Shareholders are urged to read this proposal carefully, including all of the related exhibits referenced below and
attached to this Proxy Statement, before voting on the Reincorporation. The following discussion summarizes
material provisions of the Reincorporation. This summary is subject to and qualified in its entirety by the
Agreement and Plan of Merger (the “Reincorporation Agreement”) that will be entered into by W-S California
and W-S Delaware in substantially the form attached hereto as Exhibit A, the Amended and Restated Certificate
of Incorporation of W-S Delaware to be effective immediately following the Reincorporation (the “Delaware
Certificate”), in substantially the form attached hereto as Exhibit B, and the Amended and Restated Bylaws of
W-S Delaware to be effective immediately following the Reincorporation (the “Delaware Bylaws”), in
substantially the form attached hereto as Exhibit C. Copies of the Articles of Incorporation of W-S California
filed in California, as amended to date (the “California Articles”), and the bylaws of W-S California, as amended
to date (the “California Bylaws”), are filed publicly as exhibits to our periodic reports and are also available for
inspection at our principal executive offices. Copies will be sent to shareholders free of charge upon written
request to Williams-Sonoma, Inc., Attention: Corporate Secretary, 3250 Van Ness Avenue, San Francisco,
California 94109.
What are the reasons for the Reincorporation?

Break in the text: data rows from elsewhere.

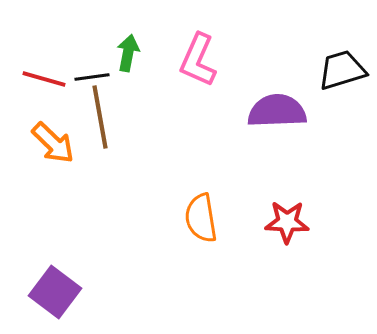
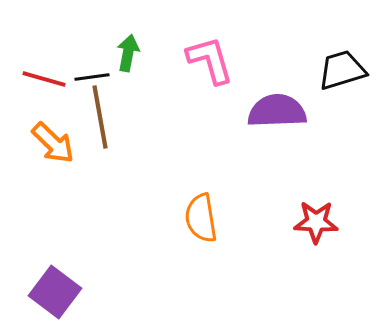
pink L-shape: moved 12 px right; rotated 140 degrees clockwise
red star: moved 29 px right
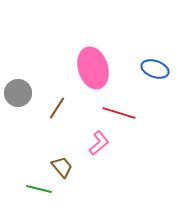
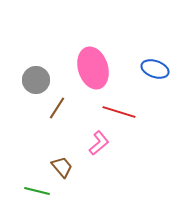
gray circle: moved 18 px right, 13 px up
red line: moved 1 px up
green line: moved 2 px left, 2 px down
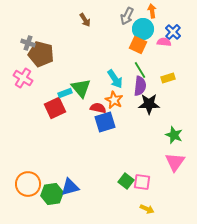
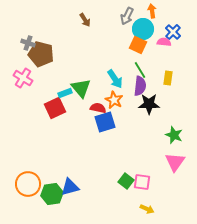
yellow rectangle: rotated 64 degrees counterclockwise
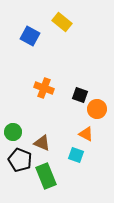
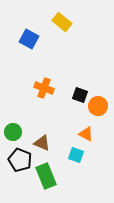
blue square: moved 1 px left, 3 px down
orange circle: moved 1 px right, 3 px up
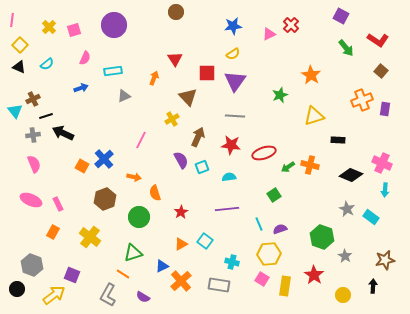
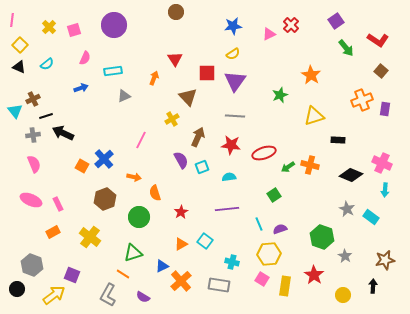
purple square at (341, 16): moved 5 px left, 5 px down; rotated 28 degrees clockwise
orange rectangle at (53, 232): rotated 32 degrees clockwise
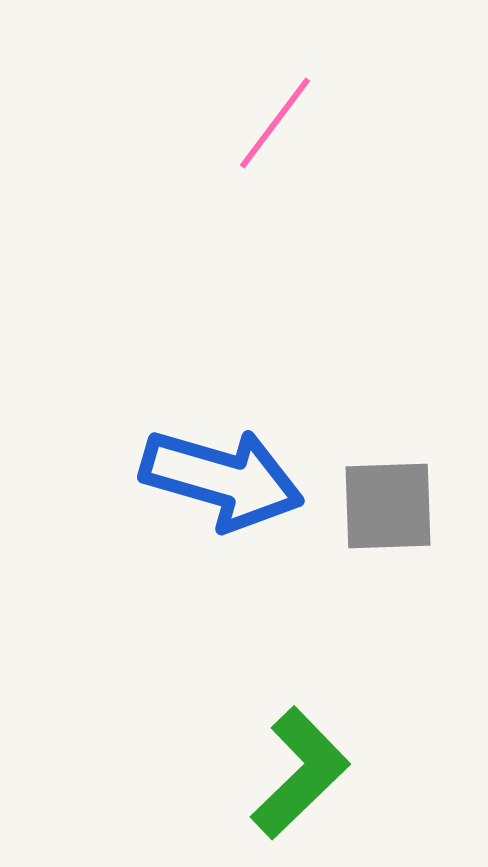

Our Board and management believe that it is essential for us to be able to draw upon well-established principles
of corporate governance in making legal and business decisions. The prominence and predictability of Delaware
corporate law provide a reliable foundation on which our governance decisions can be based, and we believe that
our shareholders will benefit from the responsiveness of Delaware corporate law to their needs and to those of
the corporation they own. The principal factors the Board considered in electing to pursue the Reincorporation
are summarized below:
highly developed and predictable corporate law in Delaware;
enhanced ability of the majority of shareholders to exercise control; and
enhanced ability to attract and retain directors and officers.